L’Algérie fait face à une situation difficile, et certains de ses intellectuels, à l’image de Nouredine Boukrouh, s’inquiètent pour leur égo ! Irrité à l’extrême par le communiqué signé par Ahmed Taleb Ibrahimi, Ali Yahia Abdenour et Rachid Benyelles, et à travers lequel, ils ont manifesté publiquement leur opposition à un 5ème mandat, l’ex-président du PRA est allé jusqu’à accuser les trois personnalités de lui avoir « dérobé » son idée. Cultivant un nombrilisme à la limite du pathologique, Boukrouh a rendu public un communiqué au vitriol, non pas pour défendre un point de vue dont le contenu concerne la situation actuelle que traverse le pays, ou pour se placer comme une force de propositions, mais pour crier au plagiat.

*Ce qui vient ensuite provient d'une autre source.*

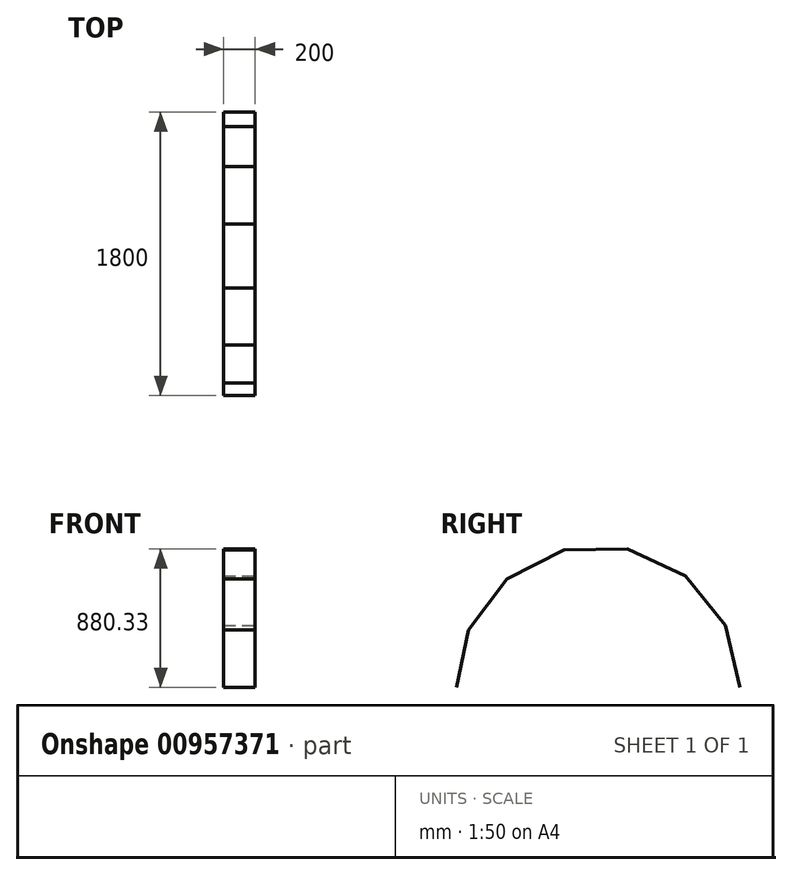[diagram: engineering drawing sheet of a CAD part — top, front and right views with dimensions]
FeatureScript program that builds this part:
annotation { "Feature Type Name" : "Feature", "Feature Type Description" : "" }
export const myFeature = defineFeature(function(context is Context, id is Id, definition is map)
    precondition{}
    {
        {
            var Q0;
            Q0=qCreatedBy(makeId("Right.planeOp"),FACE);
            var sketch = newSketch(context, id + "F0", { "sketchPlane" : qUnion([Q0])});
            skLineSegment(sketch, "E0", {"start": v(-900, 0) * mm, "end": v(-822.2, 366.06) * mm});
            skLineSegment(sketch, "E1", {"start": v(-822.2, 366.06) * mm, "end": v(-578.5, 689.44) * mm});
            skLineSegment(sketch, "E2", {"start": v(-578.5, 689.44) * mm, "end": v(-217.73, 873.27) * mm});
            skLineSegment(sketch, "E3", {"start": v(-217.73, 873.27) * mm, "end": v(187.12, 880.33) * mm});
            skLineSegment(sketch, "E4", {"start": v(187.12, 880.33) * mm, "end": v(554.1, 709.2) * mm});
            skLineSegment(sketch, "E5", {"start": v(554.1, 709.2) * mm, "end": v(808.91, 394.53) * mm});
            skLineSegment(sketch, "E6", {"start": v(808.91, 394.53) * mm, "end": v(900, 0) * mm});
            skSolve(sketch);
        }
        {
            var Q0;
            Q0=sQuery(id+"F0.wireOp",EDGE,"E0");
            var Q1;
            Q1=sQuery(id+"F0.wireOp",EDGE,"E4");
            var Q2;
            Q2=sQuery(id+"F0.wireOp",EDGE,"E2");
            var Q3;
            Q3=sQuery(id+"F0.wireOp",EDGE,"E3");
            var Q4;
            Q4=sQuery(id+"F0.wireOp",EDGE,"E6");
            var Q5;
            Q5=sQuery(id+"F0.wireOp",EDGE,"E1");
            var Q6;
            Q6=sQuery(id+"F0.wireOp",EDGE,"E5");
            extrude(context, id + "F1", {"bodyType" : ToolBodyType.SURFACE, "surfaceEntities" : qUnion([Q0, Q1, Q2, Q3, Q4, Q5, Q6]), "depth" : 200 * mm, "offsetDistance" : 25 * mm});
        }
    });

Comme quoi, chaque personnalité, qui voudrait critiquer le pouvoir, est désormais tenue de solliciter l’accord préalable de cet opposant de « luxe » à l’allure hautaine qui n’aime pas fréquenter le « petit peuple », le « ghachi », comme il l’appelait, mais qui ose, à partir d’une position confortable, lancer des appels de sédition à ce même peuple qu’il a toujours méprisé. C’est dire tout le narcissisme de cet homme qui se prend pour ce qu’il ne pourra jamais l’être. Ayant le sens de l’éclipse, du point de vue lexical et pratique, Nouredine Boukrouh n’apparait que lorsque ses sponsors le somment de le faire, noyant sa servilité et son manque de courage dans une littérature soignée, derrière laquelle, il dissimule son « incontinence » verbale, et pensant que le peuple a oublié que ce monsieur bien pensant a déjà occupé le poste de ministre du Commerce et l’a quitté après un retentissant échec. Pour la petite histoire, il y’a lieu de souligner que Boukrouh est l’auteur d’une des articles les plus élogieux jamais écrits sur Bouteflika ; c’était avant qu’il ne soit nommé dans les gouvernements Benbitour et Benflis.